MT – Not a huge amount of progress on System. Mostly devops/toolkit fires. Cleaning up Toolkit fires. Cleaning up toolkit PRs. Lots of conda work – Taking a lot of time, but learning a lot.
DD – Mostly worked on QCA submission lifecycle. Worked with JH on automation and tracking on GH. Will put into production soon. First to submit will be Rowley biaryl set. Updating psi4 used in builds since current prod build is a year old. Focused on helping JS get pAPRika branch merged.
SB – Made automated pipeline for ES potentials. Paralellized with multiprocessing. Should be compatible with eventual QCF ESP calculations. Interface is pretty general so it should be able to handle pulling explicit ESPs or e- densities.
- Recharge can optimize BCCs using matrix formulation, runs quite efficiently. This is performant enough that we can plug it into a bayesian optimizer. Currently done small runs using lightweight libs, could eventually using Pyro.
- Concerned in the long run about PyTorch’s parallelization schemes, and compatibility with our work. PyTorch assumes homogenous computation at a high level and splits up dataset to different processes early on.

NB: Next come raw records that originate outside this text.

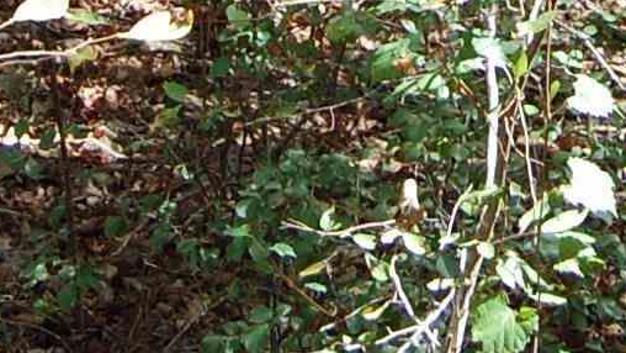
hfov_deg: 7.5
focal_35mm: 288
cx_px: 425
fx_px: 4783
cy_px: -604
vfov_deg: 4.1
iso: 220
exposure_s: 1/125
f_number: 5.6
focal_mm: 31
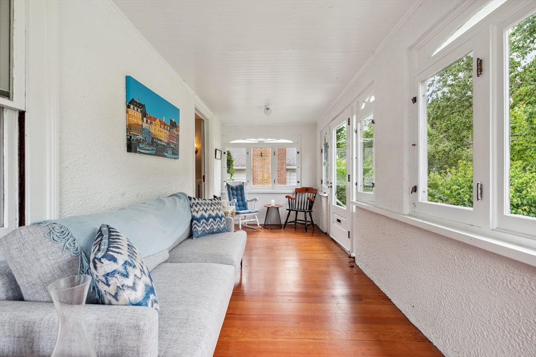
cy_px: 178
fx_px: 208
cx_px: 268
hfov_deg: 104.3
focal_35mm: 14
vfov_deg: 81.1
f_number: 8
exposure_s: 1/13
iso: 100
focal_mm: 14
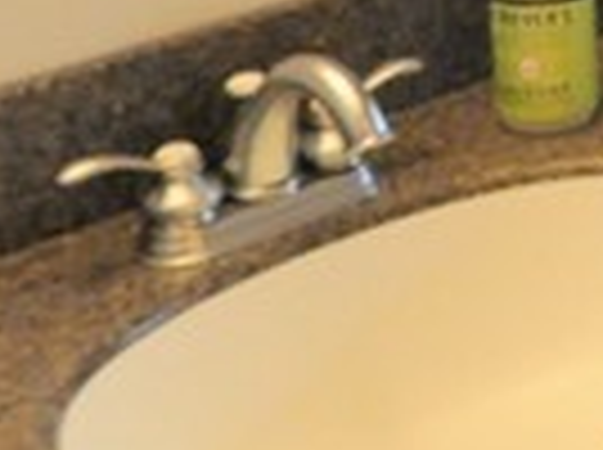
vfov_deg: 11.8
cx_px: 1314
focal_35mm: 117
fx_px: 2034
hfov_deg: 13.6
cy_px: -328
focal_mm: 10
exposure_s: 1/45
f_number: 3.5
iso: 1250
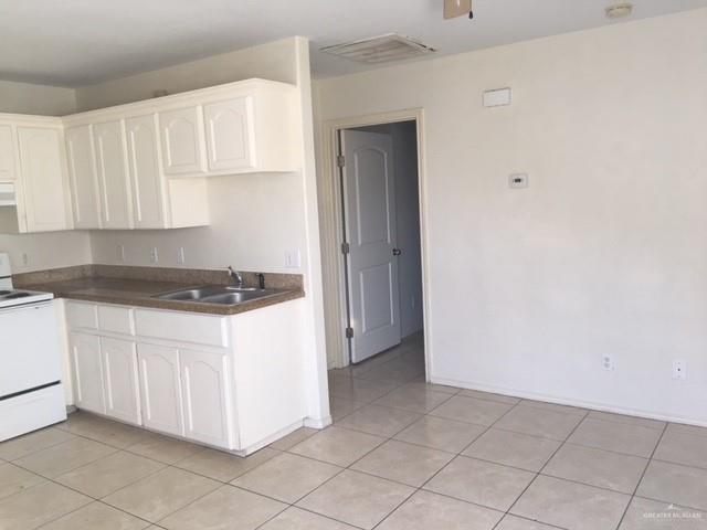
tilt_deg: -4.7
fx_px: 592
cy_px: 265
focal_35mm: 29
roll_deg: +2.1
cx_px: 354
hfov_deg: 61.7
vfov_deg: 48.2
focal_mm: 4.15
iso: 25
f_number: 2.2
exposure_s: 1/40
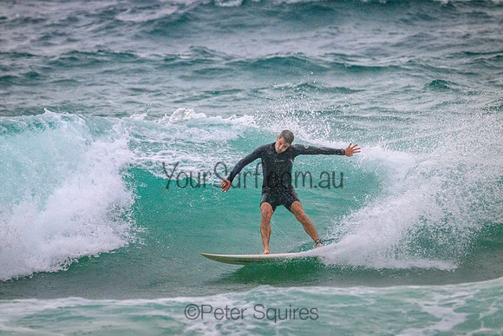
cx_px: 252
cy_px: 168
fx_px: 8385
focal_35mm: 600
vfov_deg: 2.3
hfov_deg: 3.4
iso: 8000
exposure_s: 1/2000
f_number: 11
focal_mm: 600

  - This may be trouble if our optimizations are highly interdependent, since then there will be information exchange needed between lots of processes/between distant parts of dataset.
  - MT – I’m also concerned about limitations on cross-talk as we think about different/experimental fitting strategies.
  - We plan for a lot of our future scaling to be smoothly handled by PyTorch’s performant underlying libraries, but it seems like the questions that we’re approaching may be fundamentally incompatible with their performance/parallelization schemes.
  - MT – Does it seem like other ML libraries may handle our problems better?
    - Hard to say. We need to pin down exactly what we mean when we say “parallelization”. How much are we splitting up the work? Just by system/simulation? By force term?
JW – AMBER FF porting. OE2020 fixes. Speccing CLI tool requests.
- Should make it possible for CLI tools to take molecule input as STDIN and output as STDOUT. This would be triggered by -i - , where - means “STDIN”.
- Standard CLI infrastructure? argparse vs. click?
  - SB – Shared library of keywords for I/O opts?
- SB – Should study GROMACS tools at well as AmberTools.
  - DD – Do we want an openforcefield prefix on all our CLI tools?
  - eg openff-gen-confs.py or openff gen_confs
    - Pro: easy to access
    - Con: Hard to find source
- Should all CLI tools be wrappers around pre-existing functions?
  - Pro: Clear and maintainable
  - Pro: Anything you prototype in the CLI can be implemented (or paralellized!) in Python
  - Con: Hard to find/modify source
  - Con: Behavior is strictly tied to OFFTK release
- Should CLIs be accessible through a conda/setup.py entry point (copied into $miniconda/env/bin)
  - Pro: easy to access
  - Con: Hard to find source
- Make separate openff-cli module/package?
  - Lets us have a different release pace, but also have this under our “guarantee of correctness” umbrella.
  - Could be where utils/structure.py goes to
  - If all CLIs live in openff/cli, and this is a Toolkit-centric repo, then where does the evaluator CLI go?
  - Import loops?
    - Could have a policy of “never import from openff-cli”. CLI can import from other packages, but nothing should ever import it.
  - Testing? Handling missing/optional dependencies?
    - Make sure we do lots of lazy-loading so that we don’t have hard dependencies.
    - This would let us modularize readers/writers from underlying functions, and not need to test all permutations of inputs for all methods separately.
    - There are dedicated CLI testing libraries that we could include.